» WHAT IS REQUIRED
Reproduce each line of the records below without changing a single character.

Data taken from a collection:
----
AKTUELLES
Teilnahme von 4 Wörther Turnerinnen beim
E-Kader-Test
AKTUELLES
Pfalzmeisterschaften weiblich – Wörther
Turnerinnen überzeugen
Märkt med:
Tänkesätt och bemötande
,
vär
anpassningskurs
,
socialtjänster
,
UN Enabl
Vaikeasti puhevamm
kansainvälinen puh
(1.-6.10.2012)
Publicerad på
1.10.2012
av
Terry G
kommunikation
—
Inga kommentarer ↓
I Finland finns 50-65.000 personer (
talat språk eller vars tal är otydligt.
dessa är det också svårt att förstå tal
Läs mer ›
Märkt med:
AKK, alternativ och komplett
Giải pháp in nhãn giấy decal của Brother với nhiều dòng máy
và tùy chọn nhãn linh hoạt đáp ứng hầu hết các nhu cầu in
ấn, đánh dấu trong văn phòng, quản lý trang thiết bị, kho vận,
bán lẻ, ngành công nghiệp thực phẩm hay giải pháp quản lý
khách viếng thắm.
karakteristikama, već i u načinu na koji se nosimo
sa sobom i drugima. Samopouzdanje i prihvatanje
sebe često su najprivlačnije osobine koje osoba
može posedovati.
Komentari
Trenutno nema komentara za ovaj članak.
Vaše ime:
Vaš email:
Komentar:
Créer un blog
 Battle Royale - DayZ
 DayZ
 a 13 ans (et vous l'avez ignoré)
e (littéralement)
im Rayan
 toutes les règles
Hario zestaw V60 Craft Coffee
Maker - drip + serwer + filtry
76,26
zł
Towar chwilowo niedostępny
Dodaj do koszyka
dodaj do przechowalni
----
» PROBLEM SOLUTION
AKTUELLES
Teilnahme von 4 Wörther Turnerinnen beim
E-Kader-Test
AKTUELLES
Pfalzmeisterschaften weiblich – Wörther
Turnerinnen überzeugen
Märkt med:
Tänkesätt och bemötande
,
vär
anpassningskurs
,
socialtjänster
,
UN Enabl
Vaikeasti puhevamm
kansainvälinen puh
(1.-6.10.2012)
Publicerad på
1.10.2012
av
Terry G
kommunikation
—
Inga kommentarer ↓
I Finland finns 50-65.000 personer (
talat språk eller vars tal är otydligt.
dessa är det också svårt att förstå tal
Läs mer ›
Märkt med:
AKK, alternativ och komplett
Giải pháp in nhãn giấy decal của Brother với nhiều dòng máy
và tùy chọn nhãn linh hoạt đáp ứng hầu hết các nhu cầu in
ấn, đánh dấu trong văn phòng, quản lý trang thiết bị, kho vận,
bán lẻ, ngành công nghiệp thực phẩm hay giải pháp quản lý
khách viếng thắm.
karakteristikama, već i u načinu na koji se nosimo
sa sobom i drugima. Samopouzdanje i prihvatanje
sebe često su najprivlačnije osobine koje osoba
može posedovati.
Komentari
Trenutno nema komentara za ovaj članak.
Vaše ime:
Vaš email:
Komentar:
Créer un blog
 Battle Royale - DayZ
 DayZ
 a 13 ans (et vous l'avez ignoré)
e (littéralement)
im Rayan
 toutes les règles
Hario zestaw V60 Craft Coffee
Maker - drip + serwer + filtry
76,26
zł
Towar chwilowo niedostępny
Dodaj do koszyka
dodaj do przechowalni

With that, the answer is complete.